Aussi trouvait-on les formes vint et dis (30), deux vins (40), trois vins (60), etc. Saint-Louis fonda, par exemple, l’hospice des Quinze-vingts (des 300 aveugles). Ce système, dit ''vicésimal'', était utilisé par les Celtes et par les Normands, et il est possible que l’un ou l’autre de ces peuples l’ait introduit en
Gaule.Ainsi seraient apparus les nombres de
soixante-dix, quatre-vingt et
quatre-vingt-dix.
Dès la fin du Moyen-Âge, les formes concurrentes trente, quarante, cinquante, soixante se répandent victorieusement. Pourquoi l’usage s’arrête-t-il en si bon chemin ? Aucune explication n’est vraiment convaincante. Peut-être, tout simplement, a-t-on éprouvé le besoin de conserver la marque d’un ''calcul mental'' qui aurait été mieux adapté aux grands nombres (soixante-dix : 70=60+10, quatre-vingt : 80=4x20 et
quatre-vingt-dix : 90=80+10). Reste la part du hasard et de l’arbitraire, avec laquelle tout spécialiste de la langue sait bien qu’il lui faut composer...

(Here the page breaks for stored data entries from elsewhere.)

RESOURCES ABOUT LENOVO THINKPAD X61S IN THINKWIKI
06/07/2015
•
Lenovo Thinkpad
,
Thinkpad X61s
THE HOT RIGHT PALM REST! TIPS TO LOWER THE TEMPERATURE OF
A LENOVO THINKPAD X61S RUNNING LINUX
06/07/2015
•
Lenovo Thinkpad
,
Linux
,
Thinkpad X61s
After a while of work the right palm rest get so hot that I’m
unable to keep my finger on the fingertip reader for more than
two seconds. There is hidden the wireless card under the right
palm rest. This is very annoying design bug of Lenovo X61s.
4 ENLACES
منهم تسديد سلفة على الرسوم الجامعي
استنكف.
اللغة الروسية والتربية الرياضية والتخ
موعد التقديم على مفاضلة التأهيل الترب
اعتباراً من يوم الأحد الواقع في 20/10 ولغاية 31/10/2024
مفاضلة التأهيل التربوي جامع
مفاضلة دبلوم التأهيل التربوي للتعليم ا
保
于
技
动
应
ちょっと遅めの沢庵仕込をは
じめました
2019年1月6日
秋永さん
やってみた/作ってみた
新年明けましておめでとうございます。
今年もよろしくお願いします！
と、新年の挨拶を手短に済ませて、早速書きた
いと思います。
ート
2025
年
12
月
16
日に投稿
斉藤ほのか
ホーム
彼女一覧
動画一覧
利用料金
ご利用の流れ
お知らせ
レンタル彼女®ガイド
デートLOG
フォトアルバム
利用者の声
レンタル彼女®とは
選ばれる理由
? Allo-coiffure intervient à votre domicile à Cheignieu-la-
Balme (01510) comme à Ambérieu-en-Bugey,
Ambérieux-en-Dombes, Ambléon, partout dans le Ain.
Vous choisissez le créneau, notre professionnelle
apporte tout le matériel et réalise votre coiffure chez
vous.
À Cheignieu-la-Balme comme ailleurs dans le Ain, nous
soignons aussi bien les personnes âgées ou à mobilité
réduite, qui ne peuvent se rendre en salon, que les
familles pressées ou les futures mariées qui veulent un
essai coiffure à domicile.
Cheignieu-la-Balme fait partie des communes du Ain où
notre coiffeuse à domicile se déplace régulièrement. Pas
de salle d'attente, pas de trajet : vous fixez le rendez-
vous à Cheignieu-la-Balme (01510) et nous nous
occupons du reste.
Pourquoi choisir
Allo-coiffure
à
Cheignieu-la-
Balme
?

C’est au XVIIe siècle, sous l’influence de Vaugelas et de Ménage, que l’Académie et les auteurs de dictionnaires ont adopté définitivement les formes
soixante-dix, quatre-vingt,
quatre-vingt-dix au lieu de
septante,
octante,
nonante. Il est à noter pourtant que les mots
septante,
octante,
nonante figurent dans toutes les éditions du Dictionnaire de l’Académie française. Encore conseillés par les Instructions officielles de 1945 pour faciliter l’apprentissage du calcul, ils restent connus dans l’usage parlé de nombreuses régions de l’Est et du Midi de la France, ainsi qu’en Acadie. Ils sont officiels en
Belgique et en Suisse (comme en outre, dans ce pays, huitante)qui n'utilisent pas
soixante-dix, quatre-vingt et
quatre-vingt-dix. Rien n’interdit de les employer, mais par rapport à l’usage courant en France, ils sont perçus comme régionaux ou vieillis.